Here are a few nits I choose to pick (some small, some not so small):

* Somewhere between Excel 95 and Office 2001, Microsoft programmers seem to have lost track of the fact that Macs have both "Return" and "Enter" keys. (Windoze machines have no "Return" key.) The "Return" key no longer functions as it did, scrolling down one cell in an Excel spreadsheet; it now does precisely the same thing the "Enter" key does (which is limited to whatever one chooses from the "Preferences" menu). Not very bright!

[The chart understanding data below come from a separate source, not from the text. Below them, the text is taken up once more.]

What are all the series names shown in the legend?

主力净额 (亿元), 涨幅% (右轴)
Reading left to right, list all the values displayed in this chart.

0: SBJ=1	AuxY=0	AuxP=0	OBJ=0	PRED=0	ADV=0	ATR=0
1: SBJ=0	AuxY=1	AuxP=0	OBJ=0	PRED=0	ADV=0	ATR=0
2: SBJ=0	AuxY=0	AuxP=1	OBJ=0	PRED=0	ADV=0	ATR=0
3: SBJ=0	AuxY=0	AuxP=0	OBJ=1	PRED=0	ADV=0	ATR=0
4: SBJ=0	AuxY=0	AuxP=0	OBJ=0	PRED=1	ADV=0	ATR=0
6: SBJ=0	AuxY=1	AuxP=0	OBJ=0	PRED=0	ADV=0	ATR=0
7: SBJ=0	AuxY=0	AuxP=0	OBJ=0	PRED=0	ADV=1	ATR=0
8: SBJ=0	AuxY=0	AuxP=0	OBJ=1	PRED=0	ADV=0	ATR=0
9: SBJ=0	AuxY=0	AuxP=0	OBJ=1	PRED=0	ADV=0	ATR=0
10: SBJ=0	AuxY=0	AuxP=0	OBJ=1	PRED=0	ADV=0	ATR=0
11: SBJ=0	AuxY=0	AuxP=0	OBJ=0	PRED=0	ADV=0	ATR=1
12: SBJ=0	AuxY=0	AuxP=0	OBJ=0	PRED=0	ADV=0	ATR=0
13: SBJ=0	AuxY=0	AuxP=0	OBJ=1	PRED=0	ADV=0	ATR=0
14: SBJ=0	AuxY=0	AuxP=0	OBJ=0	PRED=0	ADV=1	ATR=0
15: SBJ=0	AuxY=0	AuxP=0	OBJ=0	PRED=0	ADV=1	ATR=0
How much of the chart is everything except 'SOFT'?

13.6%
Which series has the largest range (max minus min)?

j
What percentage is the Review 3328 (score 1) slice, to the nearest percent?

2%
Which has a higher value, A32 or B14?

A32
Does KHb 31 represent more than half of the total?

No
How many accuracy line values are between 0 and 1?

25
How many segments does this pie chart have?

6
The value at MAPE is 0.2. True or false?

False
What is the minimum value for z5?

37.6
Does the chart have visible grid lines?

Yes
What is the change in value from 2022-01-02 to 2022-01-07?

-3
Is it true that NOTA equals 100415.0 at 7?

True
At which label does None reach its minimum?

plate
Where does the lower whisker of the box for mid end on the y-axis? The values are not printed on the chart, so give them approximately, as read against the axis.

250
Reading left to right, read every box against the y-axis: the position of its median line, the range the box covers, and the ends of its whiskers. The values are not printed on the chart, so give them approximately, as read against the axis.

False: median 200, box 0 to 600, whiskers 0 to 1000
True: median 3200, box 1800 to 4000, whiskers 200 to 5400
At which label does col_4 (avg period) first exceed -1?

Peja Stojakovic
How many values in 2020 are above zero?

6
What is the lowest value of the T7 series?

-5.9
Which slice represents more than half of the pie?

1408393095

* In like fashion, the MS programmers decided to reassign several of the common "Command" key functions (Fill Down, Fill Across, Insert, Delete, Clear, etc.) to the "Control" key, again in some ill-founded effort at "cross-platform"compatibility. (Imagine my surprise when I first went to insert a row or column, only to find that my selection was formatted in italics!) In the process, the ergonomic superiority of the Mac keyboard, requiring less "stretch" effort to activate these keyboard shortcuts, has now been sacrificed to the Bill Gates God of Uniformity. And Microsoft continues to place the Font menu on a toolbar, not as a Mac-standard menu. Not very bright!

* While tools have been added to the toolbox library, the ability to customize toolbars for one's own use has actually been reduced! And the tools don't always load consistently, suggesting some bugginess that requires a Microsoft patch or two, not yet available. And, unlike previous Excel upgrades in my experience, this one appears to provide no additional chart types. Not very bright!

* Word is incompatible with RamDoubler 9.0 (another patch still not available). But, for once, my newest (G4) Mac has more memory than RamDoubler can deal with. Nevertheless: Not very bright!

* Word files - as always - are bloated for reasons that have little to do with content or formatting. (As a comparison, a 25-page file, containing a few tables and some minor formatting, which occupies 91K of HD space as a WriteNow 4.0 file and 96K as a WordPerfect 3.5e file, occupies 194K as a Word 2001 file.) If not "Not very bright!", then "Why?"

* The ubiquitous Windoze paperclip "Advisor" has been transmogrified to a less-than-winsome "flex-toy Mac." Gimmee a break!

* Entourage is incompatible with Outlook or Outlook Express. Its inclusion is specious at best, and one wonders how many will use this module.

* Once again, as far as a database module is concerned, Mac users are left in the lurch. Access continues to be notable by its absence (not that it is every database user's "dream program"), and FoxPro has long been history as far as Microsoft support is concerned. Moreover, a Mac port of SQL is just a fantasy. And VisualBasic is only present in crippled form, to support the modules that are VB-capable.

There are a few (very few, I'm sad to say) gains:

* PowerPoint works fine. But I have little need for it, save for the odd PP file that gets attached to my e-mail thanks to some chain letter or other.

* The modules run acceptably fast. But I think this has as much or more to do with G4 speed and available RAM as it does to "tight" coding by software engineers.

* Word works acceptably well (but not particularly great) as a platform for HTML coding.

* I've got the cross-platform compatibility that my business-related activities require.

For those G4 users needing a single module but not needing "full" cross-platform compatibility for other applications, my advice is to limit yourselves to just the Office 2001 module (saving some bucks), hang on to your WriteNow 4.0 program (it'll run just fine on OS 9.x G4's) or download a free copy of WordPerfect 3.5e, take a bye on Entourage (Outlook Express works just fine, and is bundled free with Explorer), and, if you need a database program, there's always FileMaker Pro.

Summary: A "forced" upgrade for G4 Mac users who must use Excel. More steps backward than forward for those of us who prefer Macs but need the cross-platform compatibility. At best, three stars, and then only with the greatest of reluctance.